Work to be completed ::
Starting from the first line and stopping after the line that has "scientific name: Cerioporus squamosus", update each "phylum" to "division" and leave everything else as it is. Give back only those lines.

Dataset items ::
────────────────────────────────────────

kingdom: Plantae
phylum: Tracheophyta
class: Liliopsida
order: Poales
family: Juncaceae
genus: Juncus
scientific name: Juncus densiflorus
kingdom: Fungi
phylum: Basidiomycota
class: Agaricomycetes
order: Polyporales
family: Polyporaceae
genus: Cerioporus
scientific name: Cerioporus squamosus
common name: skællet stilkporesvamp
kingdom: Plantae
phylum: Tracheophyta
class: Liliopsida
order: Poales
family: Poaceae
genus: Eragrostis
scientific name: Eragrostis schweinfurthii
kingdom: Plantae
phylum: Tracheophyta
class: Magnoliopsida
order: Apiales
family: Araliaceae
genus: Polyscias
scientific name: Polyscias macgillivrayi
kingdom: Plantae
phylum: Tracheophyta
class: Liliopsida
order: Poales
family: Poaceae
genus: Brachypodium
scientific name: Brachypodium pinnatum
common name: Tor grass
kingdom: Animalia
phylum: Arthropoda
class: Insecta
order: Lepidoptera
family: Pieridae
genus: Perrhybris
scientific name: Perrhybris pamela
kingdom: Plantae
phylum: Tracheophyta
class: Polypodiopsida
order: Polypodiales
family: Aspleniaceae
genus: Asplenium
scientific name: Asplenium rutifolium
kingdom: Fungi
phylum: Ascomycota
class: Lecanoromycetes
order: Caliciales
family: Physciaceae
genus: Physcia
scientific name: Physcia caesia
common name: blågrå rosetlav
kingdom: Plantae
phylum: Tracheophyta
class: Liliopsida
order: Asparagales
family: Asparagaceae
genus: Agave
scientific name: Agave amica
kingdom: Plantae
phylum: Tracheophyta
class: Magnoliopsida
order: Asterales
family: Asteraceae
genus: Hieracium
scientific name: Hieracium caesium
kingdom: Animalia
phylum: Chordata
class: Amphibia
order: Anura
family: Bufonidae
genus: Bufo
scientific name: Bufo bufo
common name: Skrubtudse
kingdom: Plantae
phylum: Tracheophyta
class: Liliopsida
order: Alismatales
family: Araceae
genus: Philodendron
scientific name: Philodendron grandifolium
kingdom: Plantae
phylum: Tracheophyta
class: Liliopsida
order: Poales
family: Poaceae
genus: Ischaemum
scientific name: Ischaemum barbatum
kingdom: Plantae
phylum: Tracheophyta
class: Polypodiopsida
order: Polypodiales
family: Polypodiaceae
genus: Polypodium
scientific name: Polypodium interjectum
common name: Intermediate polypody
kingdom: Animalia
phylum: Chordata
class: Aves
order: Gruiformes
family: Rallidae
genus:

────────────────────────────────────────

Solved problem ::
kingdom: Plantae
division: Tracheophyta
class: Liliopsida
order: Poales
family: Juncaceae
genus: Juncus
scientific name: Juncus densiflorus
kingdom: Fungi
division: Basidiomycota
class: Agaricomycetes
order: Polyporales
family: Polyporaceae
genus: Cerioporus
scientific name: Cerioporus squamosus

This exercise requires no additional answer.